The Pentagon’s announcement that it is reducing its ground forces to their lowest levels since before the beginning of World War II is not sensational in and of itself. The Army is just one component of America’s armed forces, which also include the Marines, Navy and Air Force. If we add it all up, in 1940 the U.S. had 458,000 people in arms, and presently there are 1,369,000. Thus, America still has tremendous military might; the overall Pentagon budget last year was greater than the total of all armaments expenditures for the next 13 countries, more than five times higher than that of the second in rank, China.
In the context of China, the information on the U.S. military forces’ transformation is even more interesting, confirming trends which concern European space as well, and which, moreover, are not limited to the military sphere. The Pentagon wants to invest more money — at the expense of land forces — in lighter specialized units that can be swiftly utilized against terrorists. It is also markedly strengthening cybersecurity, in addition to which Defense Secretary Chuck Hagel explicitly emphasized that the Americans also need warships that are more modern — as a counterweight, he added, to increasingly serious challenges in Asia and the Pacific.
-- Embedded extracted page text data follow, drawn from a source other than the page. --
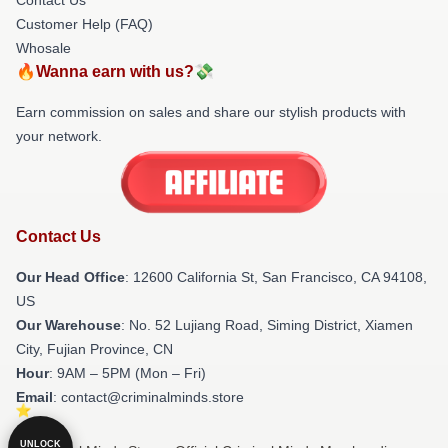
Customer Help (FAQ)
Whosale
🔥Wanna earn with us?💸
Earn commission on sales and share our stylish products with
your network.
Contact Us
Our Head Office
:
12600 California St, San Francisco, CA 94108,
US
Our Warehouse
: No. 52 Lujiang Road, Siming District, Xiamen
City, Fujian Province, CN
Hour
: 9AM – 5PM (Mon – Fri)
Email
: contact@criminalminds.store
UNLOCK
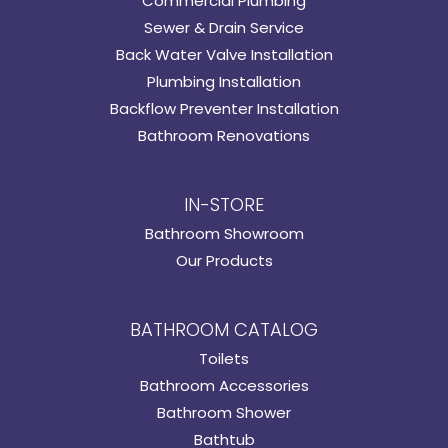
Commercial Plumbing
Sewer & Drain Service
Back Water Valve Installation
Plumbing Installation
Backflow Preventer Installation
Bathroom Renovations
IN-STORE
Bathroom Showroom
Our Products
BATHROOM CATALOG
Toilets
Bathroom Accessories
Bathroom Shower
Bathtub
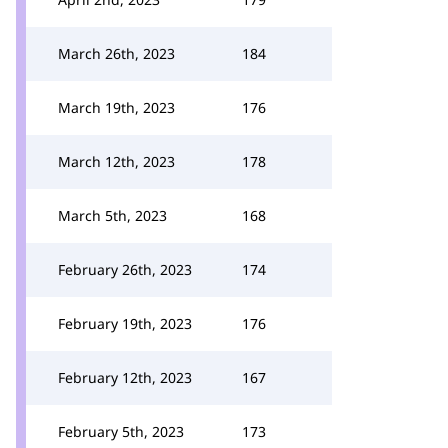
March 26th, 2023
184
March 19th, 2023
176
March 12th, 2023
178
March 5th, 2023
168
February 26th, 2023
174
February 19th, 2023
176
February 12th, 2023
167
February 5th, 2023
173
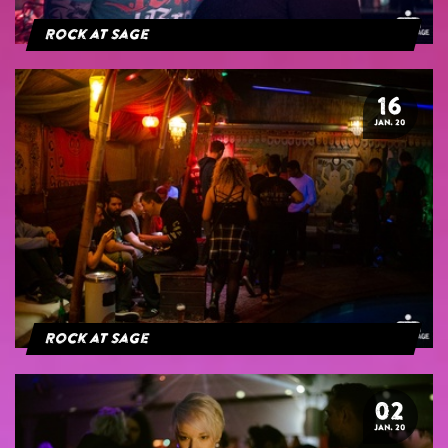
Rock at Sage
16
JAN. 20
Rock at Sage
02
JAN. 20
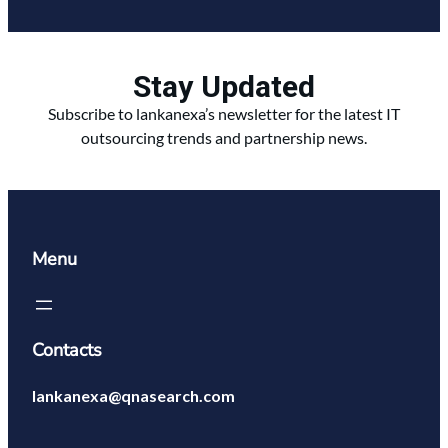
Stay Updated
Subscribe to lankanexa’s newsletter for the latest IT
outsourcing trends and partnership news.
Menu
Contacts
lankanexa@qnasearch.com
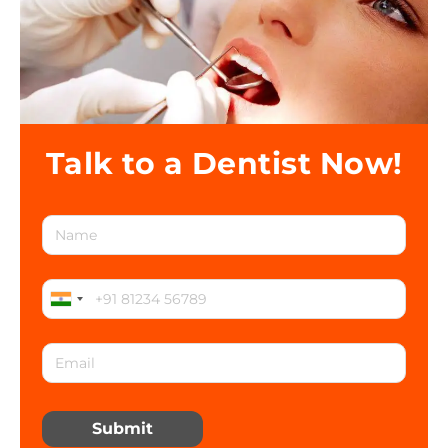
Talk to a Dentist Now!
Submit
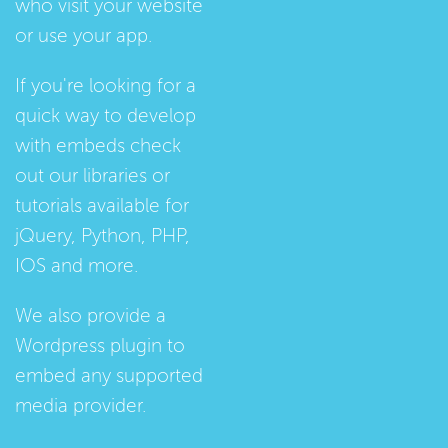
who visit your website
or use your app.
If you're looking for a
quick way to develop
with embeds check
out our
libraries
or
tutorials
available for
jQuery, Python, PHP,
IOS and more.
We also provide a
Wordpress plugin
to
embed any supported
media provider.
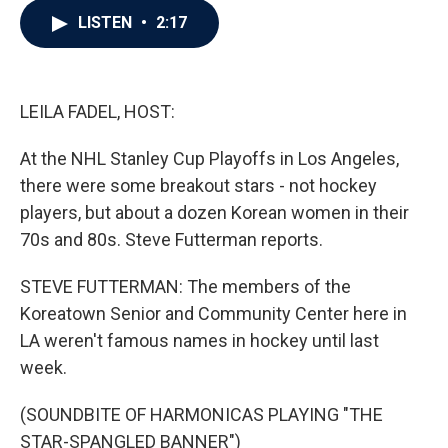
c
i
n
a
LISTEN
•
2:17
e
t
k
i
b
t
e
l
o
e
d
o
r
I
k
n
LEILA FADEL, HOST:
At the NHL Stanley Cup Playoffs in Los Angeles,
there were some breakout stars - not hockey
players, but about a dozen Korean women in their
70s and 80s. Steve Futterman reports.
STEVE FUTTERMAN: The members of the
Koreatown Senior and Community Center here in
LA weren't famous names in hockey until last
week.
(SOUNDBITE OF HARMONICAS PLAYING "THE
STAR-SPANGLED BANNER")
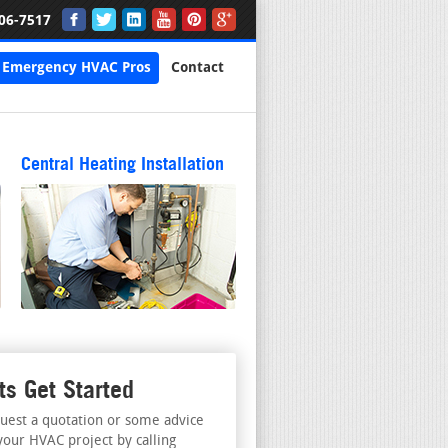
06-7517
Emergency HVAC Pros
Contact
Central Heating Installation
ts Get Started
uest a quotation or some advice
your HVAC project by calling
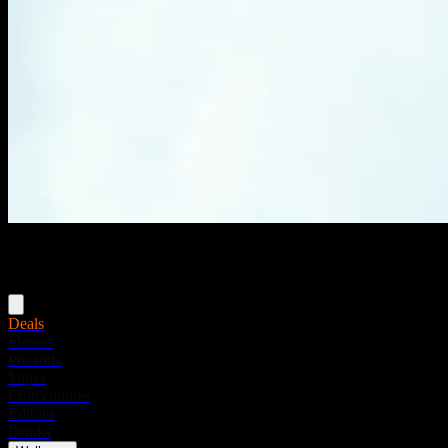
Menu
Deals
Flower
Pre-rolls
Vapes
Concentrates
Edibles
Drinks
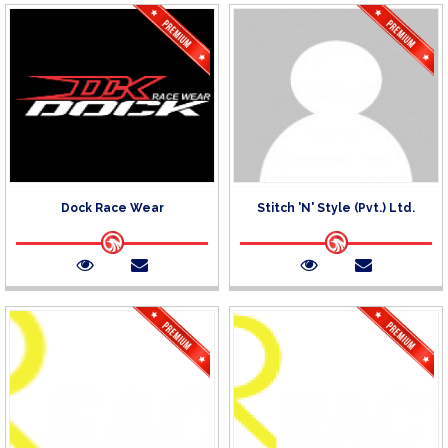
Dock Race Wear
Stitch 'N' Style (Pvt.) Ltd.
Here, we are obviously not talking about Japan, but namely about China, whose growing military power is one of the fundamental reasons the U.S. is redirecting its priorities — in terms of strategy as well as security — toward Asia.
At the same time, this redeployment means that the U.S. is moving out of somewhere else. It has reduced the number of American troops in Europe by 70 percent since the end of the Cold War. It is supposed to be reduced by a further one-fifth by 2017, and at the same time, the troop drawdown is one of the manifestations of a more general reduction in America’s strategic priorities in Europe.
A quarter century after the fall of the Iron Curtain, and following the steady expansion of the democratic space of the EU, that seems logical. But another question is whether Europe is prepared to take on the responsibility — not just for itself, but above all for the concerns in its neighborhood. The crisis in Ukraine may be, in this sense, a fundamental test, a secondary-school exit exam on whether the present-day EU is capable of solving something other than its internal problems, and at the same time, whether the American departure hasn’t been premature.